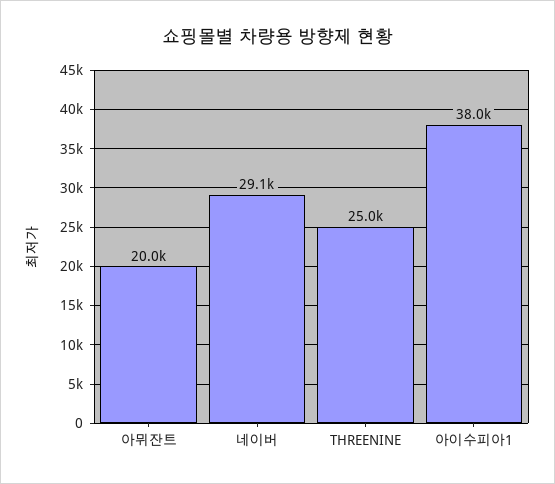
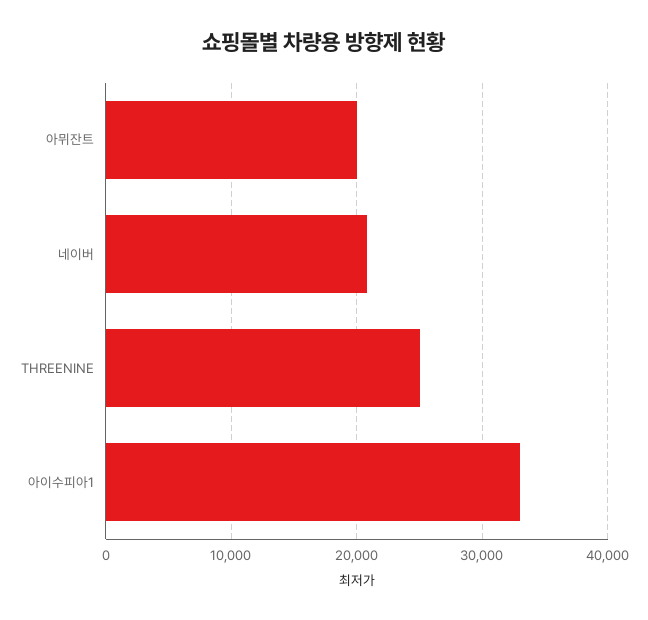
네이버: 29100 -> 21000
아이수피아1: 38000 -> 33000

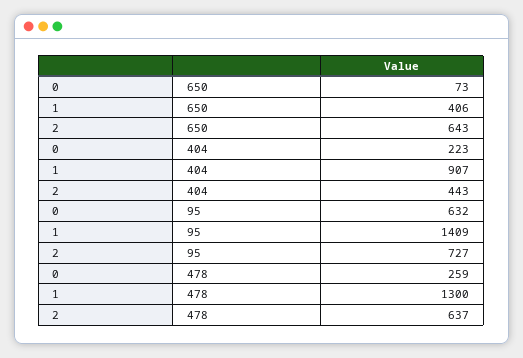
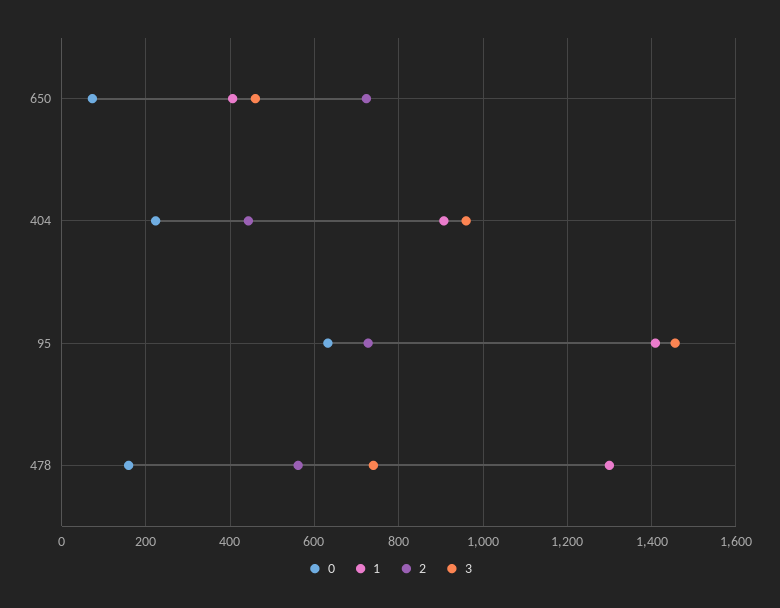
2, 650: 643 -> 720
0, 478: 259 -> 160
2, 478: 637 -> 560
3, 650: none -> 460
3, 404: none -> 960
3, 95: none -> 1460
3, 478: none -> 740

Exercise description:
Please print the entries exactly as they stand. Images are not part of the copy.

Answer:
네이버: 29100 -> 21000
아이수피아1: 38000 -> 33000

2, 650: 643 -> 720
0, 478: 259 -> 160
2, 478: 637 -> 560
3, 650: none -> 460
3, 404: none -> 960
3, 95: none -> 1460
3, 478: none -> 740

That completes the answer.